Henry Millers „Sexus“ – der erste Band seiner dreiteiligen Autobiographie „The Rosy Crucifixion“ – kann man als ein Plädoyer für ein befreiteres Leben betrachten. Gleichzeitig ist es aber auch eine romantische und grandiose Liebesgeschichte. Das Buch wurde 1947 von dem damals 56-jährigen und bereits als Skandalautor bekannten Henry Miller veröffentlicht. Es handelt sich um ein sehr scharfsinniges Werk, das die Geschichte eines jungen Mannes erzählt, der seine Frau und sein Kind verlässt, weil er sich unsterblich in eine junge Frau verliebt.
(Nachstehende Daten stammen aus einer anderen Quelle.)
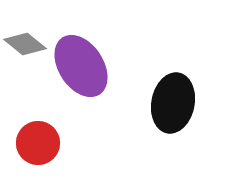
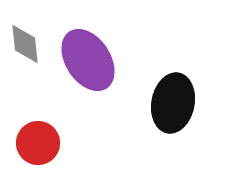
gray diamond: rotated 45 degrees clockwise
purple ellipse: moved 7 px right, 6 px up
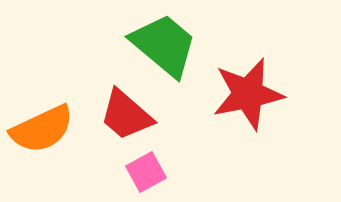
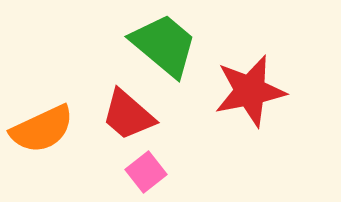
red star: moved 2 px right, 3 px up
red trapezoid: moved 2 px right
pink square: rotated 9 degrees counterclockwise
Die Liebesgeschichte, mit all ihren Sex- und Eifersuchtsexzessen ist gleichzeitig die dynamische Vorratskammer für die Romane, die Miller in späteren Jahren veröffentlicht.

Unbekümmert um alle moralischen und formalen Schranken der Zeit und mitgerissen von der Sturzflut seiner eigenen Erinnerung, hat Miller in diesem vielleicht obszönsten seiner Bücher ein Stück seines chaotischen-turbulenten Lebens reproduziert: ein orgiastischer Hymnus auf die physische Liebe und ein befreites Leben, Zeugnis einer Aufrichtigkeit, die Kompromisse verachtet.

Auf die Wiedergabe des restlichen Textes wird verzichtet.